*AIM OF THE EXERCISE*. Word for word, transcribe the data below from the line with "Required fields are" to the line with "O’Connor’ to NYC this fall", keeping both of those lines.

*DATA SUPPLIED*.

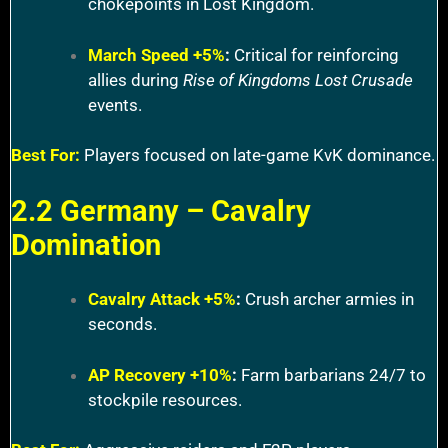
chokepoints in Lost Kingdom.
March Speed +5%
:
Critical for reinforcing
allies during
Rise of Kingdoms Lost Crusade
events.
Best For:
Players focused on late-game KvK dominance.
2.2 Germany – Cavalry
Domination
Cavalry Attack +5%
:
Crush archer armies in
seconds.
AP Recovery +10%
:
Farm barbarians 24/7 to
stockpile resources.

--

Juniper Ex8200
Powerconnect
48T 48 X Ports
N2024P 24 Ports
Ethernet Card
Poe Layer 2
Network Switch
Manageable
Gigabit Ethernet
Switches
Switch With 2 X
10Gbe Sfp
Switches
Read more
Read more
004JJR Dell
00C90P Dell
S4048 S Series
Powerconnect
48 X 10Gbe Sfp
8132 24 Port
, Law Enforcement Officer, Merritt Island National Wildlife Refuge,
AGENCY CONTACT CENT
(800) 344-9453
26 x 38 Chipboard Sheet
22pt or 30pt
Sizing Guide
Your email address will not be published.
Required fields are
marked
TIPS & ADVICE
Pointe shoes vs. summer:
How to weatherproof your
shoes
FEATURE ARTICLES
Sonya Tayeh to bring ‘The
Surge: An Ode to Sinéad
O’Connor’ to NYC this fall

*ANSWER AREA*.
Required fields are
marked
TIPS & ADVICE
Pointe shoes vs. summer:
How to weatherproof your
shoes
FEATURE ARTICLES
Sonya Tayeh to bring ‘The
Surge: An Ode to Sinéad
O’Connor’ to NYC this fall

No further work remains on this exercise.